Fue durante la invasión de Francia, en el verano de 1944, cuando la historia del capellán Sampson comenzó a tomar un cariz de leyenda. Lawrence Critchell, en su libro Four Stars of Hell, le describió como “uno de los oficiales más respetados y queridos en el regimiento”.
Todo empezó el día-D, 6 de junio de 1944. Mientras que los soldados del 501 consideraban a su capellán como una figura tranquila y heroica, el capellán Sampson recordaba que en esos primeros días entre los setos de Normandía, “no había rodillas que temblaran más que las mías ni corazón alguno que latiera más rápido en los momentos de peligro”.
Quién que haya visto la película Rescatando al soldado Ryan (1998) , de Steven Spielberg, no se emocionó con la actuación de Tom Hanks en el papel del capitán John H. Miller, que –tras el desembarco en Normandía– recibe la orden de buscar a un soldado y enviarlo de regreso a los Estados Unidos porque su vida no debía correr riesgo luego de que su madre perdiera en la guerra a sus otros tres hijos. Y que, hacia el final del filme, llega a ofrendar su vida para que el soldado se salve. Pues bien: ahora se sabe que el verdadero salvador de Frederick “Fritz” Niland –la identidad real de Ryan– fue un capellán militar, Francis L. Sampson.
El filme plantea que el capitán Miller encara una ardua búsqueda. Pero, en la realidad, fue Fritz quien se contactó en el campamento con el padre Sampson a los pocos días del desembarco en las costas francesas. Fue luego de enterarse de que su hermano Robert –que también se había lanzado en paracaídas– había muerto y quería que lo ayudara a encontrar su cuerpo, que aparentemente estaba en un cementerio cercano. Pero en la lista de inhumados no aparecía su nombre sino el de otro hermano, Preston. Finalmente no sólo hallaron la tumba de Robert: Sampson descubrió que un tercer hermano había desaparecido luego de que su avión fuera derribado por los japoneses.
Al comunicarle esta última noticia, Sampson cuenta que Fritz comenzó a repetir: “¿Qué hará ahora? ¿Qué será de ella?”. Hablaba de su madre. El sacerdote le respondió que la mujer aún lo tenía a él y haría todo lo posible para repatriarlo. Y lo logró. Tras el reencuentro con sus padres –la madre no era viuda como aparece en la película– Fritz sirvió en una unidad acantonada en Nueva York. Al final de la guerra la familia recibió una sorpresa: el hijo supuestamente abatido por los japoneses había sobrevivido.

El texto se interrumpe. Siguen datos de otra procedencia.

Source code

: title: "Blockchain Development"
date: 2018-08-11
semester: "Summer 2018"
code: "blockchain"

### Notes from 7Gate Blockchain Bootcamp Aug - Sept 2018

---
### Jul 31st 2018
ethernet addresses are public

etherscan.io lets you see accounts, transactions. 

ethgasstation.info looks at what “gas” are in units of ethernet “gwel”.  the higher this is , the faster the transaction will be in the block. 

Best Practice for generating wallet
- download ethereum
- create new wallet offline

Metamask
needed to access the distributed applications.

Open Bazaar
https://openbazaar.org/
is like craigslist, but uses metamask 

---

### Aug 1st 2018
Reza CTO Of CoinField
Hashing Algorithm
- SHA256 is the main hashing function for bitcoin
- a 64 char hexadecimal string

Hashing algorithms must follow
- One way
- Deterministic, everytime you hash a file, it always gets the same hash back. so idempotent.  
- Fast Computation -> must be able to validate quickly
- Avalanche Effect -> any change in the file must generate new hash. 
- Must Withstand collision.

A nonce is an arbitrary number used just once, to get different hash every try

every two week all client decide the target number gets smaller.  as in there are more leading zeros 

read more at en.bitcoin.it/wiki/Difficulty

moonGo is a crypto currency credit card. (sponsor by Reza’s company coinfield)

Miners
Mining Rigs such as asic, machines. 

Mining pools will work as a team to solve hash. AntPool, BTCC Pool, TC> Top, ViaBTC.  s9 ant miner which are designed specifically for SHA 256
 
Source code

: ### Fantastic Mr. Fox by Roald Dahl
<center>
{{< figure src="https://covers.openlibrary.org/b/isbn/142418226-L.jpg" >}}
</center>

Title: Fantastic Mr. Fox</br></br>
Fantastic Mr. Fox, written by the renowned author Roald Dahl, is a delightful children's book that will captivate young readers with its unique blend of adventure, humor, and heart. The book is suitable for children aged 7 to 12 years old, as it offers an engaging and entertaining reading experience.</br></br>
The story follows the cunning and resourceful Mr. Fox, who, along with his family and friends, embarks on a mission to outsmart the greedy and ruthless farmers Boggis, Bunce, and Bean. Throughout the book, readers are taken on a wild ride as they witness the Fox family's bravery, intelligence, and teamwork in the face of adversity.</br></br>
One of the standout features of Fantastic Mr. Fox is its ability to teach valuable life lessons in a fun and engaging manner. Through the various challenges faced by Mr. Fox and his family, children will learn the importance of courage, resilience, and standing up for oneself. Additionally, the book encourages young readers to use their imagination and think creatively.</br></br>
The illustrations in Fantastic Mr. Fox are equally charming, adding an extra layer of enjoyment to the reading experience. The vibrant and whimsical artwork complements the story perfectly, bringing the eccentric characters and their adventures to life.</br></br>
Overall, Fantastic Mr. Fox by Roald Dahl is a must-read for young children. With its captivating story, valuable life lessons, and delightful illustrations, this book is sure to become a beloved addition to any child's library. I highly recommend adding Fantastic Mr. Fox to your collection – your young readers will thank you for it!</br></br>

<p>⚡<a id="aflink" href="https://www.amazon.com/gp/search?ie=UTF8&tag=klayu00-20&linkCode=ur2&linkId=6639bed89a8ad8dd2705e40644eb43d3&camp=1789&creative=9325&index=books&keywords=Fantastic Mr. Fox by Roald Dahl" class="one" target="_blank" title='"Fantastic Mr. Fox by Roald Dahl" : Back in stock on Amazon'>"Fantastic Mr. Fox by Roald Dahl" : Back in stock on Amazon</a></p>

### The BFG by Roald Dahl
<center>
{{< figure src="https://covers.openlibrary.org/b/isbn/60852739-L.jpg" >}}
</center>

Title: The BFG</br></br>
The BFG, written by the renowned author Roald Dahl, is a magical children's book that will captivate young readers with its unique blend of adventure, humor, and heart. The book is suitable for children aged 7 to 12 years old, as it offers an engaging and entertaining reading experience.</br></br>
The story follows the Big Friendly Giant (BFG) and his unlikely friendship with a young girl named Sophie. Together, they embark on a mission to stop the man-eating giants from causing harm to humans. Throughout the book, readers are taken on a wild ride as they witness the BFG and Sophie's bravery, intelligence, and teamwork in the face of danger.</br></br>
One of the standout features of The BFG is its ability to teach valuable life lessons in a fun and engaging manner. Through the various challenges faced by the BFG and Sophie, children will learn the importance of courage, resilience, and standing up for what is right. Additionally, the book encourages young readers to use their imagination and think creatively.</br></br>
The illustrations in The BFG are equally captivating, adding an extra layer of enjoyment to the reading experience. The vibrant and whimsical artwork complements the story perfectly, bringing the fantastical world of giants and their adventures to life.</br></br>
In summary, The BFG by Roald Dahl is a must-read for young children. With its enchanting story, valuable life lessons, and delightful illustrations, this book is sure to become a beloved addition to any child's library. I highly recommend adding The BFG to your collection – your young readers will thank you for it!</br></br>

Si bien el padre Sampson no corrió riesgos para conseguir la vuelta de Fritz, sí los tuvo por otras situaciones. En su salto en paracaídas en el crucial Día D perdió su kit de misa y, en vez de ponerse a cubierto, se abocó a buscarlo en medio de la oscuridad, entre disparos y morterazos, hasta que lo encontró. Horas después, cuando atendía a unos heridos en una granja, fue detenido por soldados alemanes, que lo pusieron contra una pared con la aparente intención de fusilarlo. Sólo la aparición de otro soldado alemán que se percató de que era sacerdote, evitó su muerte.
El padre Sampson pasó 6 meses en un campo de prisioneros. Pero no se dio por vencido. Una vez liberado, volvió a la Aerotransportada. Años más tarde, estuvo en la guerra de Corea y en 1967 fue nombrado jefe de los capellanes militares de los Estados Unidos. Y –ya retirado– llegó a asistir a los paracaidistas que actuaron en Vietnam. En el célebre libro de Cornelius Ryan, “El día más largo”, las peripecias del cura ocupan varias páginas.